Intimacy involves sharing our thoughts, desires and feelings with the other person. Passion is partly about having a healthy sex life, but not exclusively. It can also involve sharing an interest, cause or belief we feel passionate about. Commitment is about both partners making a conscious decision to stay together long-term, in good times and bad times; to work together to resolve difficulties and differences and to resist the temptation of unfaithfulness that we all sometimes feel. Unfortunately, the subject of commitment in a relationship is something we don’t often read about or hear discussed. We seem to focus more on our rights. Some of the issues couples fight about most are finances, a new baby, step-children, disruptive teenagers and sex. There will be rows in any healthy partnership but if we can communicate and connect with mutual trust, respect and understanding we are on the right track. We need to let our partners know who we are, what we need and how we feel. Each partner needs to feel able to be open and honest without the fear of rejection or being judged.
The number one issue couples argue about is money. Usually it’s actually the things that money represents that invoke some of our deepest fears and can cause us to react strongly. Money symbolises power, security, trust and worth; our very survival even. Financial anxiety can cause insomnia, depression and anger; it can destroy partnerships and marriages. Talking about it and being proactive is the key and there are many charities and organisations that offer to help people deal with financial difficulties free of charge.
Coping with a new baby is another thing that can cause problems between couples. Suddenly, it’s difficult to find time for ourselves and uninterrupted time for our partner, so we have to be proactive and make it happen. Our sex life can change and so it needs attention. Suddenly, not only do we have to juggle family life and work, we also have to start agreeing on how to bring up a child. So talk to your partner and other parents about these matters, be supportive towards each other and share the workload. Make sure you regularly get a babysitter and have a date night. Romance is the language of love and expressing our love for each other in every situation, through words and actions, is one of the things that help to keep us together.
Step-children can pose a challenge. New skills are required when blending families and our own feelings, our partner’s feelings and those of the children all have to be considered. Open and honest communication, support and understanding between partners are essential. Discuss guidelines and boundaries concerning bringing up the children. Agree on your roles within the new blended family and make sure the children know where they stand. Talk to the children, establish new routines and allow for the fact that there may be some resentment while everyone gets established.
Stroppy teenagers can be challenging and worrying.
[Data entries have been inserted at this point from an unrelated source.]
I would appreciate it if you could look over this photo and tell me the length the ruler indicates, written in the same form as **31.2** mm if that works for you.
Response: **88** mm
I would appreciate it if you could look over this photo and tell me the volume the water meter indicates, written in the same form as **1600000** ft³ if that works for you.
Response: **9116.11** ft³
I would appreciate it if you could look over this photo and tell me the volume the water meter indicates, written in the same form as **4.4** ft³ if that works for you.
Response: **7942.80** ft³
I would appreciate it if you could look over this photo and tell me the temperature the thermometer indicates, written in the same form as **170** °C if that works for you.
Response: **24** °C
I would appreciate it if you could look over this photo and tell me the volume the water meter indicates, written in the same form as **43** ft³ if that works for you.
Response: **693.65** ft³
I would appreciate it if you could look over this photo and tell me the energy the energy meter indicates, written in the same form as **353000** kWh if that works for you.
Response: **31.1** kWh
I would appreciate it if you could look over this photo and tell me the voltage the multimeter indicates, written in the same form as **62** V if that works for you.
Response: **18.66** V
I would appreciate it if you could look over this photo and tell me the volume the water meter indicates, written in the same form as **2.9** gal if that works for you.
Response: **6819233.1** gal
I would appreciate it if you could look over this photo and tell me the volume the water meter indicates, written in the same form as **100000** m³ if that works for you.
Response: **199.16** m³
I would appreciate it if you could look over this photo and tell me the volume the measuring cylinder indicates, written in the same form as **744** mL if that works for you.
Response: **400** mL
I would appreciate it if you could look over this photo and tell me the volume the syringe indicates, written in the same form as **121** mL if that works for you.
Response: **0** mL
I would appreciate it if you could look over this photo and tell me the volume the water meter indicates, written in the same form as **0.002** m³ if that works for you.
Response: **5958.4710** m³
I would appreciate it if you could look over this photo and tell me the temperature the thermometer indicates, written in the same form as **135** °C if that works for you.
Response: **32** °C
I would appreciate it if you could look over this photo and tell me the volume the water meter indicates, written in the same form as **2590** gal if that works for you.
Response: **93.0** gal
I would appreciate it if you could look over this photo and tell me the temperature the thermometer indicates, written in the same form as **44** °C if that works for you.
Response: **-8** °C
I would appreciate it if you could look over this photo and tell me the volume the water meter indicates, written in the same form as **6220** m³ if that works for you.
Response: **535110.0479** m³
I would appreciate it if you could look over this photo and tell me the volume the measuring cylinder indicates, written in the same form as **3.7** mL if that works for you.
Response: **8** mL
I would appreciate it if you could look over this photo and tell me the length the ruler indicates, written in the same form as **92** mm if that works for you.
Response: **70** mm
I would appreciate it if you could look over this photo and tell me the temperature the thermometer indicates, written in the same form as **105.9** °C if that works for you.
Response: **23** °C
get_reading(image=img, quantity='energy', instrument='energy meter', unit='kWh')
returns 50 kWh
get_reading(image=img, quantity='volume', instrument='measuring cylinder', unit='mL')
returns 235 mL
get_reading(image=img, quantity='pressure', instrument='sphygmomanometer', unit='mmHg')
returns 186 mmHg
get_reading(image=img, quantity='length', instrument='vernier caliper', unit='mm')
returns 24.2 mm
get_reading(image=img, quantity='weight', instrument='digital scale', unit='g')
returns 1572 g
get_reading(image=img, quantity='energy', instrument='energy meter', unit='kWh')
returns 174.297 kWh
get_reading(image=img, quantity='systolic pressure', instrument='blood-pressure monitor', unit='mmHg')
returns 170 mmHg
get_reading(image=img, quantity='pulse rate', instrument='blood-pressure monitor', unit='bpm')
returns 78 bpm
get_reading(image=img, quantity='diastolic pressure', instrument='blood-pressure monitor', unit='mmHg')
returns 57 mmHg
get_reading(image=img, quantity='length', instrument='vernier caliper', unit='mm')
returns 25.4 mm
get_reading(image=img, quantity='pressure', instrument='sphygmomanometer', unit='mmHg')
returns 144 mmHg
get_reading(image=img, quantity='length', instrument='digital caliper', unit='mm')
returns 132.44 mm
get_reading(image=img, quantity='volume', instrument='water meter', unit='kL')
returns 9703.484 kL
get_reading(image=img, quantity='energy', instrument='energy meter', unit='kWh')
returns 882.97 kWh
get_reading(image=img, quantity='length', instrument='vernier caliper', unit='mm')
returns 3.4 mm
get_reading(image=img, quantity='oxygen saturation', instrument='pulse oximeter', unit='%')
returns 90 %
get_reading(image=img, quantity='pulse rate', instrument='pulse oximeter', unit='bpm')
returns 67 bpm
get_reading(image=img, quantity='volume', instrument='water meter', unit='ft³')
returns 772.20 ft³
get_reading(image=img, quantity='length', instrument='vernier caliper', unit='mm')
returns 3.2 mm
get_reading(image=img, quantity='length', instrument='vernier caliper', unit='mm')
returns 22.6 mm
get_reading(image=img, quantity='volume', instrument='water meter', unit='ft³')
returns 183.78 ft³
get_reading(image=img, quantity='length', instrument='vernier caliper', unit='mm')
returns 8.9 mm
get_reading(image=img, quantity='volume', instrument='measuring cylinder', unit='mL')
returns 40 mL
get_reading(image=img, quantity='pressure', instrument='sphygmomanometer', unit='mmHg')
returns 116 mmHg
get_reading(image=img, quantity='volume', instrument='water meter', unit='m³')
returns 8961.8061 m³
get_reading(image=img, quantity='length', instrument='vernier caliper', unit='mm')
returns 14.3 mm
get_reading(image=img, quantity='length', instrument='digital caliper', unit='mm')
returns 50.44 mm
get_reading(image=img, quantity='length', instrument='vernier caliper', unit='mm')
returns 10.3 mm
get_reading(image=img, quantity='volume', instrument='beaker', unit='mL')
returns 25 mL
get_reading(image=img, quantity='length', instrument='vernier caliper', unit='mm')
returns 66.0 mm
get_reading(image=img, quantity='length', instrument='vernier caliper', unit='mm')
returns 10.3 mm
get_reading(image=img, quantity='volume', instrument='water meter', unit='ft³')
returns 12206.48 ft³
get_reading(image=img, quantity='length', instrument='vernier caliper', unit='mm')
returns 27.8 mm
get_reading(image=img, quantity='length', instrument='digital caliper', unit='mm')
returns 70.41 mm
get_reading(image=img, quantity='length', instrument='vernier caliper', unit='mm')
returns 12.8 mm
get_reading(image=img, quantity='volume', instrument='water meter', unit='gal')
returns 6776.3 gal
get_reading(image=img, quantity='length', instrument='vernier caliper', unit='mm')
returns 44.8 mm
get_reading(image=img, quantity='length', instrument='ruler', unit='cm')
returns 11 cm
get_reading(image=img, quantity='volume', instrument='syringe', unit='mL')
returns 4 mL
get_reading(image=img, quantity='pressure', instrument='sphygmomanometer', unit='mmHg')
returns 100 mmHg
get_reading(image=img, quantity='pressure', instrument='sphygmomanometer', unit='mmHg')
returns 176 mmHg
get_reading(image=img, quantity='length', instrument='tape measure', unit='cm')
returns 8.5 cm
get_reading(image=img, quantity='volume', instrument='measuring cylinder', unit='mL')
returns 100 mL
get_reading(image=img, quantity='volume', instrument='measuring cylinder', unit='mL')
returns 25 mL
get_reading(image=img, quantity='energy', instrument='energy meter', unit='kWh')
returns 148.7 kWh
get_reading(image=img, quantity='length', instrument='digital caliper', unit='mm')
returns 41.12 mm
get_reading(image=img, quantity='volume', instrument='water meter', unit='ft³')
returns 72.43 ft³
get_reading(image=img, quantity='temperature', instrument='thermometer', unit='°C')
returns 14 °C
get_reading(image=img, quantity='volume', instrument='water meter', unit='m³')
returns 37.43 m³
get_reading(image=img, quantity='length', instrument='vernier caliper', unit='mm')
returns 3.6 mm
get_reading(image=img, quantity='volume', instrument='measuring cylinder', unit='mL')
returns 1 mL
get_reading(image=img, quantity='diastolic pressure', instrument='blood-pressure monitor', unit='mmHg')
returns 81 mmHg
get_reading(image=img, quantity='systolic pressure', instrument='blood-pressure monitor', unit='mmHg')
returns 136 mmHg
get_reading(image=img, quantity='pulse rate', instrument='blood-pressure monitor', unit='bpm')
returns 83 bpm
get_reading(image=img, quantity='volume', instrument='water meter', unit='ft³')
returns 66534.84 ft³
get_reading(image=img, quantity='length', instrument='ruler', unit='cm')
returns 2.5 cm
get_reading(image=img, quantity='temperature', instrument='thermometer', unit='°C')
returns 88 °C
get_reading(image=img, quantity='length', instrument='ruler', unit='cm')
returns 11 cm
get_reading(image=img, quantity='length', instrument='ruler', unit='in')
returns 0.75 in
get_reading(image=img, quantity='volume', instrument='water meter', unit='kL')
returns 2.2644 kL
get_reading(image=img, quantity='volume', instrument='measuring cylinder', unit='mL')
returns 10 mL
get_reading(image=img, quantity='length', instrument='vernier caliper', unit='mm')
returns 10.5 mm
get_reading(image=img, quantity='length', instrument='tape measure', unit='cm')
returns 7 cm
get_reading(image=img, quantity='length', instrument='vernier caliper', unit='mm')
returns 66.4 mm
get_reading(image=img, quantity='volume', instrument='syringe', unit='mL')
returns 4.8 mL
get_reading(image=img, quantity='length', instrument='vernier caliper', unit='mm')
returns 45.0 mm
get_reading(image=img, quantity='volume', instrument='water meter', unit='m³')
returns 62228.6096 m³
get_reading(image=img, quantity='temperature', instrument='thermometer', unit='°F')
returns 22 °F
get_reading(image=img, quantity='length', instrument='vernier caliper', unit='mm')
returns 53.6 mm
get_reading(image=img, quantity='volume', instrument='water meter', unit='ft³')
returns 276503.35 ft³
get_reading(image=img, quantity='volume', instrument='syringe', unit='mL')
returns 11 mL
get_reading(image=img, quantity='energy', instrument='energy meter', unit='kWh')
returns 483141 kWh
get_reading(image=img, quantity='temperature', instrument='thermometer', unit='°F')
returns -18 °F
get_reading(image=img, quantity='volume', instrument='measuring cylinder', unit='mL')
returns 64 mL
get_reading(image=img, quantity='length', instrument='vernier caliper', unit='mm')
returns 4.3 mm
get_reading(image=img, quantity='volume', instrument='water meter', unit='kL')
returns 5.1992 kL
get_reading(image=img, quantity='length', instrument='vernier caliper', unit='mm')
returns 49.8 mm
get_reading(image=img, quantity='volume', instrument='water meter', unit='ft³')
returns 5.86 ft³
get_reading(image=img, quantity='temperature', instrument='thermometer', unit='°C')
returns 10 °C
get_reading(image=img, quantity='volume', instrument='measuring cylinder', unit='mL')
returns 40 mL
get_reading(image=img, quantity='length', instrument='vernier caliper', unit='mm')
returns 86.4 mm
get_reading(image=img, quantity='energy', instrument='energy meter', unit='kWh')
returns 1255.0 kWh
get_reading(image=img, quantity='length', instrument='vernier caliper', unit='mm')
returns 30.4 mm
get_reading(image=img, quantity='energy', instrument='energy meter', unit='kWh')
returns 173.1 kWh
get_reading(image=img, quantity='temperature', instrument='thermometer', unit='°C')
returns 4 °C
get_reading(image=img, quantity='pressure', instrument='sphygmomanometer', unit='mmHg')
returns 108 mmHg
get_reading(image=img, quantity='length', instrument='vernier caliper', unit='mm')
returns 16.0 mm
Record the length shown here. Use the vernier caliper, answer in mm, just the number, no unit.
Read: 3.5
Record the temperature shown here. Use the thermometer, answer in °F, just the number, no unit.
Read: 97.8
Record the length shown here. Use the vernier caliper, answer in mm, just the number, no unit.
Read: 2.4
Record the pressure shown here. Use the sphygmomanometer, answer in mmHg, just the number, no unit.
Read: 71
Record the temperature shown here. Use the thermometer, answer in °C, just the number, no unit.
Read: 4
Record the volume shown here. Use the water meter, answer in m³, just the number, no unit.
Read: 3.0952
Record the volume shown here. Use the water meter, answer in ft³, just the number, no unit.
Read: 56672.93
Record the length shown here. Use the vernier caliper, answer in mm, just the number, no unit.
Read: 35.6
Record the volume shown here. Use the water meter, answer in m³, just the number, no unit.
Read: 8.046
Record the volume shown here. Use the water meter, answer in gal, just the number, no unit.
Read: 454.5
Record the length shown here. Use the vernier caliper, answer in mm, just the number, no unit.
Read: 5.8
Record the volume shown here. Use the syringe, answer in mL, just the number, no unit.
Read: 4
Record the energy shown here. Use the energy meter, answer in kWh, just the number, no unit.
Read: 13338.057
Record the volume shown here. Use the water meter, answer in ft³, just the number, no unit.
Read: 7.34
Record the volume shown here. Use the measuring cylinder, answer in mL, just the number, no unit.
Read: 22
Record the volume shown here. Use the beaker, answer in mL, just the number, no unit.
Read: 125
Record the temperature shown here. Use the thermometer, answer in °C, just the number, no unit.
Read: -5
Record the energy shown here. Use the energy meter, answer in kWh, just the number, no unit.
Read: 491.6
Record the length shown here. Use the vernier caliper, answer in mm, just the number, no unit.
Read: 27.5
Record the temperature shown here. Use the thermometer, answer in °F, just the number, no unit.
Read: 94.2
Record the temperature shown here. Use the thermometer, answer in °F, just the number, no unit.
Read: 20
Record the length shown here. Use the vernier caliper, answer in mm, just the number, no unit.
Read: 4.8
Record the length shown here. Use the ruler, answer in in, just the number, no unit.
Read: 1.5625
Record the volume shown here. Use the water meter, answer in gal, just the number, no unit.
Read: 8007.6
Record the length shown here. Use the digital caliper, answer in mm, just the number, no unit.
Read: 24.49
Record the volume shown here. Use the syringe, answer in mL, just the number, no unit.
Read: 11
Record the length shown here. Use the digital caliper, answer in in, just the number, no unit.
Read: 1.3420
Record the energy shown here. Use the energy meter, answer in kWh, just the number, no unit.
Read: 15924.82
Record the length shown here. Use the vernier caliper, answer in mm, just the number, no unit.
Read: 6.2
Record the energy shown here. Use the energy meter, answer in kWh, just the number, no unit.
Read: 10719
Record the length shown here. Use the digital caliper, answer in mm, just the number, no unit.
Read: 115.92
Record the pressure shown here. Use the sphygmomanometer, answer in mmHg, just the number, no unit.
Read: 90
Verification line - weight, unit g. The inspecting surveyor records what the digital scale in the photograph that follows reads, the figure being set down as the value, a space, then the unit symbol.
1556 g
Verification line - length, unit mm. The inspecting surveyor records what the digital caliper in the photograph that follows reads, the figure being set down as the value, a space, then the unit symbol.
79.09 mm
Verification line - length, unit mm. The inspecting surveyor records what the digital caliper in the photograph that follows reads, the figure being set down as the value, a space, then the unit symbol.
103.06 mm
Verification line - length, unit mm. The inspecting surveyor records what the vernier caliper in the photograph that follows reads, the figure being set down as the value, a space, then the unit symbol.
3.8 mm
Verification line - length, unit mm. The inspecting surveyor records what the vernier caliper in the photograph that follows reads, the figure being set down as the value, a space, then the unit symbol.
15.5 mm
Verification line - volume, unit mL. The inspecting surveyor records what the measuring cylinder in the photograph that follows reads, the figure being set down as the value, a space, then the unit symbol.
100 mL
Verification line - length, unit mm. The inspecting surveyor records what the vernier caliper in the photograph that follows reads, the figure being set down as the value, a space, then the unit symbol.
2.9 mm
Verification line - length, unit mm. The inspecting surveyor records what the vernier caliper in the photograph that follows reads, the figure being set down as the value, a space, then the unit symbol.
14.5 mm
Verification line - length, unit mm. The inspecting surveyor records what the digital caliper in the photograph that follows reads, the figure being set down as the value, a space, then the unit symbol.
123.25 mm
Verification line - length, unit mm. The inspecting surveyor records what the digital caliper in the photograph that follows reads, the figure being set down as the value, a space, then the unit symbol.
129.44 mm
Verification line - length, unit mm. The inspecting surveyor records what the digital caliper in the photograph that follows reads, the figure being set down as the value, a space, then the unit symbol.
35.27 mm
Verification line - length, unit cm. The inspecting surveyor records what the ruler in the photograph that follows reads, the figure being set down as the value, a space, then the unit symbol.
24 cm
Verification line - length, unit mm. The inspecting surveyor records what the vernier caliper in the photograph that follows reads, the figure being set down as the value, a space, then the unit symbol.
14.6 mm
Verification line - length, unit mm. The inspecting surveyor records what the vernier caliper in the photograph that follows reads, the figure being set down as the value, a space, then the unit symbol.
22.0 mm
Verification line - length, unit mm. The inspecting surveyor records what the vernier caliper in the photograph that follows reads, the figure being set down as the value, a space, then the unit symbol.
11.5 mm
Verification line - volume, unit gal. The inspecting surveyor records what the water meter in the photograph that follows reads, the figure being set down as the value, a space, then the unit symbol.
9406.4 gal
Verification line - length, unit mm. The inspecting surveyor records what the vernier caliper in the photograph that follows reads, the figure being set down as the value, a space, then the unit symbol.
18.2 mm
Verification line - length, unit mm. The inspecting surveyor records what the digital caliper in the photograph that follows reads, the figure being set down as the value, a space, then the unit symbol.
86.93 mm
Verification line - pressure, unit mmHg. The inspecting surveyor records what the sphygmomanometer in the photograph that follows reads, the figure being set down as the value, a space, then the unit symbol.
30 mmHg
Teenagers are desperately searching for independence and trying to find their identity. During this time their emotions run high, they push against the boundaries and create a power struggle between us and themselves. Parents can feel rejected and criticised and if the situation is not handled well the home can become a battleground. This is a time of transition into adulthood; they are beginning to form their own opinions and beliefs and their own plans for the future. This is normal and healthy; they may no longer be influenced by their parents and this can be hard for us to accept. Teenagers need our support, validation and encouragement if the transition is to be a successful one.
Through all the challenging times that life brings into a partnership we have to keep working at the relationship in order to keeping it strong, healthy and loving. If we neglect it we are in danger of losing it so we should never stop nurturing the intimacy, passion and commitment. Keep the romance alive. Some people are more comfortable than others with being “touchy, feely” but each time we hug and touch the other person we strengthen our ability to give and receive affection. Hugging, touching and kissing make us feel good, because endorphins are released promoting feelings of wellbeing. And if romance is the language of love, then perhaps kissing is the food of love. A kiss can lift a moment and brighten any day.